### [Directions for this task]
Starting with the line with "right elbow: (374, 297)" in the entries below and going on through the line with "left elbow: (165, 865)", output every line exactly and nothing more. No pictures.

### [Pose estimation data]

[Start of section]

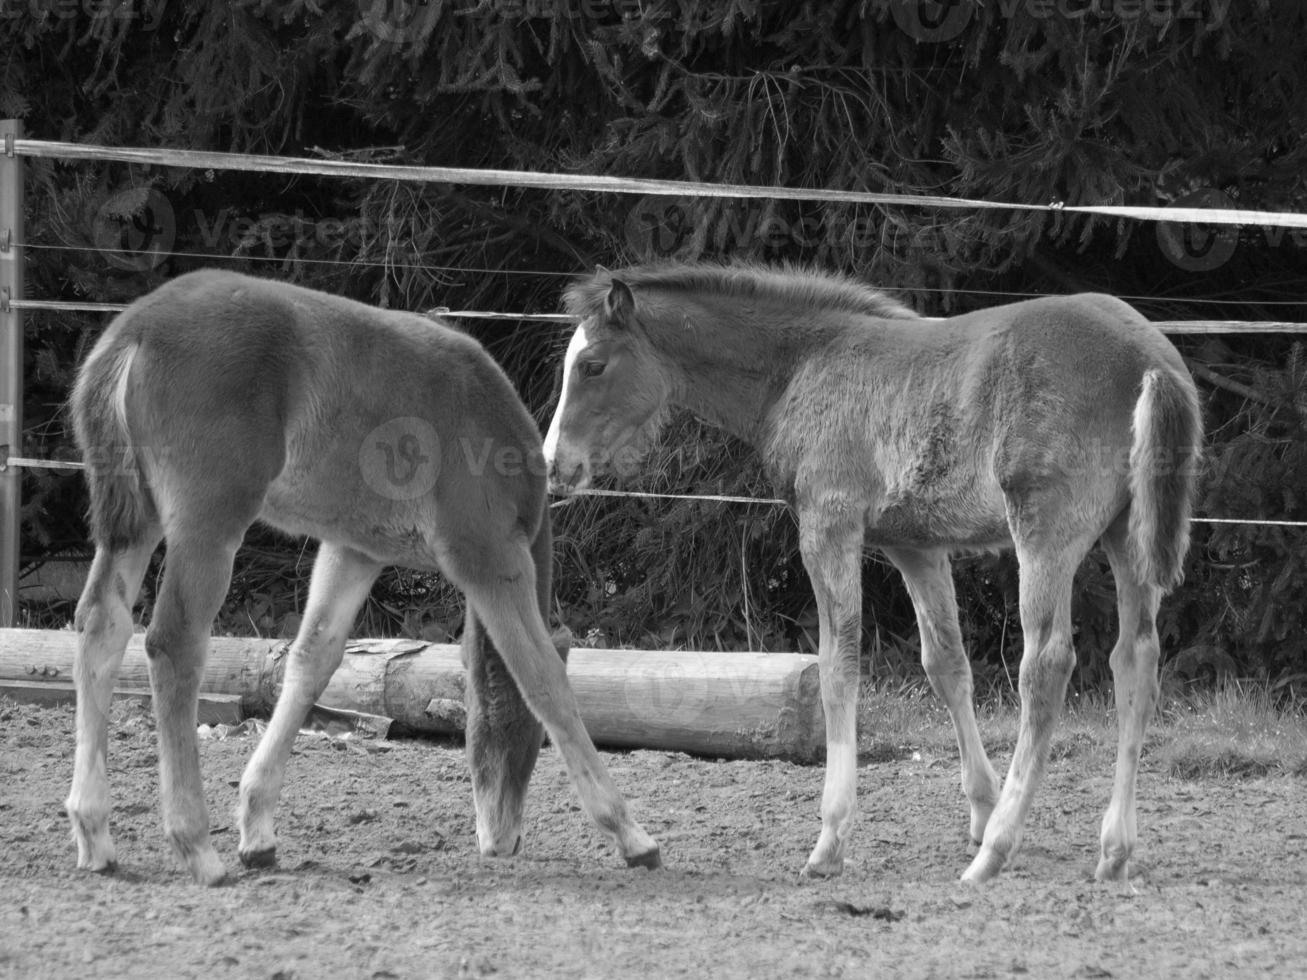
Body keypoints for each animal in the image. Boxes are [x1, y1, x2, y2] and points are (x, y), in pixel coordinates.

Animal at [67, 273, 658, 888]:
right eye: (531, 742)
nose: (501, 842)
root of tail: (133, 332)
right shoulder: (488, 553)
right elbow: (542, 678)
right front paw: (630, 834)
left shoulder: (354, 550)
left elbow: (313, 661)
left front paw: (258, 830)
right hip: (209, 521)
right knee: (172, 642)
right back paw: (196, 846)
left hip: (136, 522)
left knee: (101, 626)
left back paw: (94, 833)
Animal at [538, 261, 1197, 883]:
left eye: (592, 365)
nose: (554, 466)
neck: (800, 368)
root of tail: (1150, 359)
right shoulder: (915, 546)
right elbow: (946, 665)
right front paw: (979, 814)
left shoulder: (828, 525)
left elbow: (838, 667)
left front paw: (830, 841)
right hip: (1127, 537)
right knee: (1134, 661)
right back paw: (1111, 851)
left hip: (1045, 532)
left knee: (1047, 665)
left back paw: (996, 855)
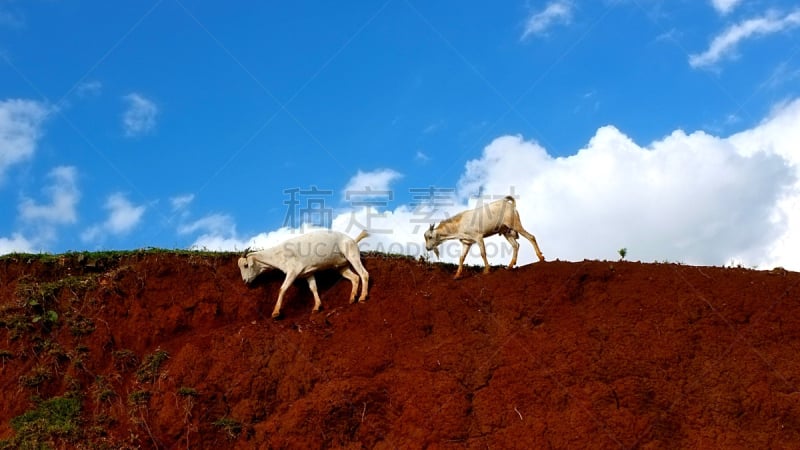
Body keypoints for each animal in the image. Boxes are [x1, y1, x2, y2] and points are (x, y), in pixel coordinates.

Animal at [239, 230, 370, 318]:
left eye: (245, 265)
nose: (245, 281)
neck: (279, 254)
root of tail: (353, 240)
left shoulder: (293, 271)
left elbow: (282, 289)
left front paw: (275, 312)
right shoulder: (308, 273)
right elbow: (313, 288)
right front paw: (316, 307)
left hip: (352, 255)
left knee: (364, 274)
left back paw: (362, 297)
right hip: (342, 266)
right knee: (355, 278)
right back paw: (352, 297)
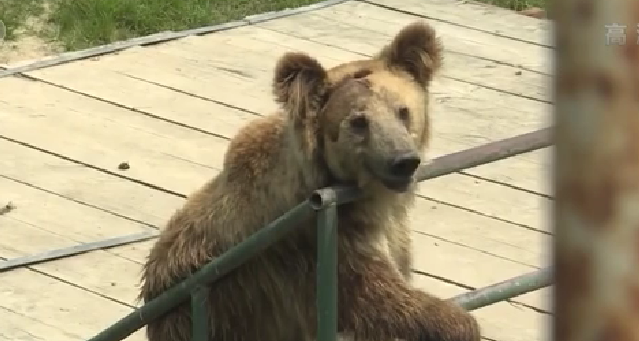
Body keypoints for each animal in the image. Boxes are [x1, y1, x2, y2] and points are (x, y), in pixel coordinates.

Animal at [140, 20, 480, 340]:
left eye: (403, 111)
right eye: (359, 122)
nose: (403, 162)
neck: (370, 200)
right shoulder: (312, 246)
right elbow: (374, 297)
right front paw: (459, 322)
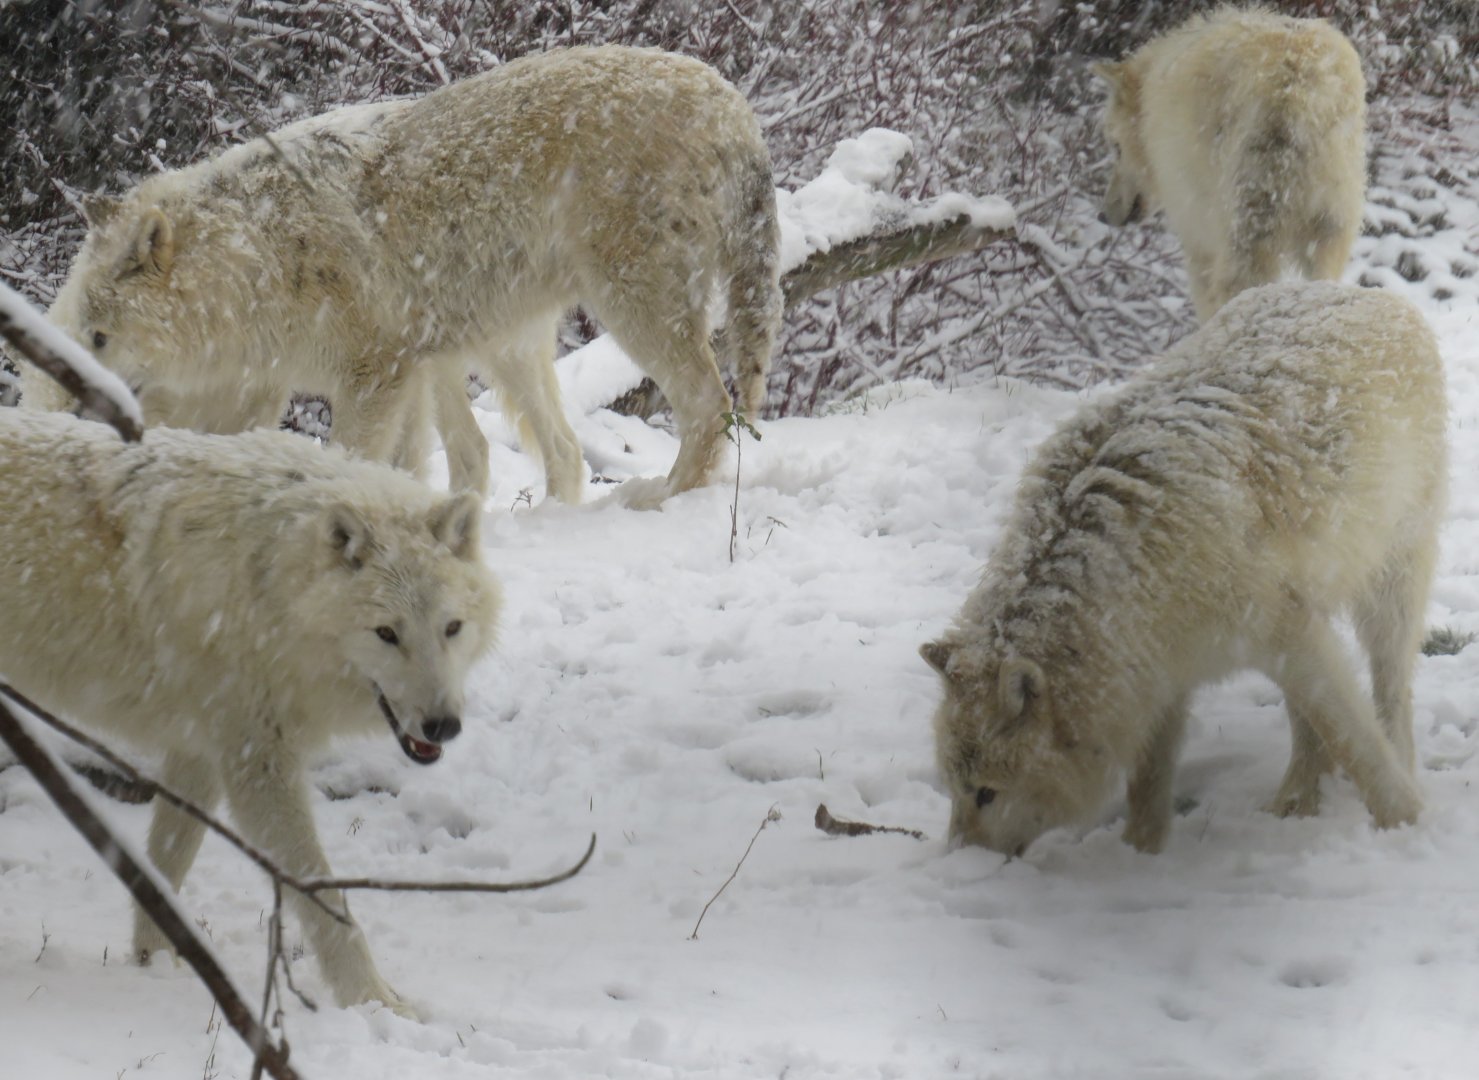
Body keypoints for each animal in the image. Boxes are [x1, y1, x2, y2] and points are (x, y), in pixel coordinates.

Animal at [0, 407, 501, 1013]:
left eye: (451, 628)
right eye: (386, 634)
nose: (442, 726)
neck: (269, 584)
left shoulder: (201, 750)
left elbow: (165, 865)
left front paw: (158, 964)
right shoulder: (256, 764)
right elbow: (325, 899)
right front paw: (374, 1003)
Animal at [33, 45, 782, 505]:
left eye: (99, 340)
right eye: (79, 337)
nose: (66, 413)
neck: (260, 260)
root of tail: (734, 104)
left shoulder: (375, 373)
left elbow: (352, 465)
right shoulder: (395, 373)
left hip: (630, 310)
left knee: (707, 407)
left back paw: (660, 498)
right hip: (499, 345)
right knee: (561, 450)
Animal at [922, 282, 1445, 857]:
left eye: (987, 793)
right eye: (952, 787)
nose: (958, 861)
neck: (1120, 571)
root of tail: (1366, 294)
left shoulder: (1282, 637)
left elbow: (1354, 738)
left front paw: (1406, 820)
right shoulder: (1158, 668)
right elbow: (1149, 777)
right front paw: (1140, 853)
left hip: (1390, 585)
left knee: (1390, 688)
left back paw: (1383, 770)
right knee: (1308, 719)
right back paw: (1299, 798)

[End of section]

### [Solution to this problem]
right elbow: (374, 297)
right front paw: (459, 322)
Body keypoints for each animal in the image. Boxes are [x1, y1, x2, y2] and points are (x, y), in pixel coordinates.

Animal at [0, 407, 501, 1013]:
left eye: (451, 628)
right eye: (386, 634)
nose: (442, 726)
neck: (269, 584)
left shoulder: (201, 750)
left elbow: (165, 865)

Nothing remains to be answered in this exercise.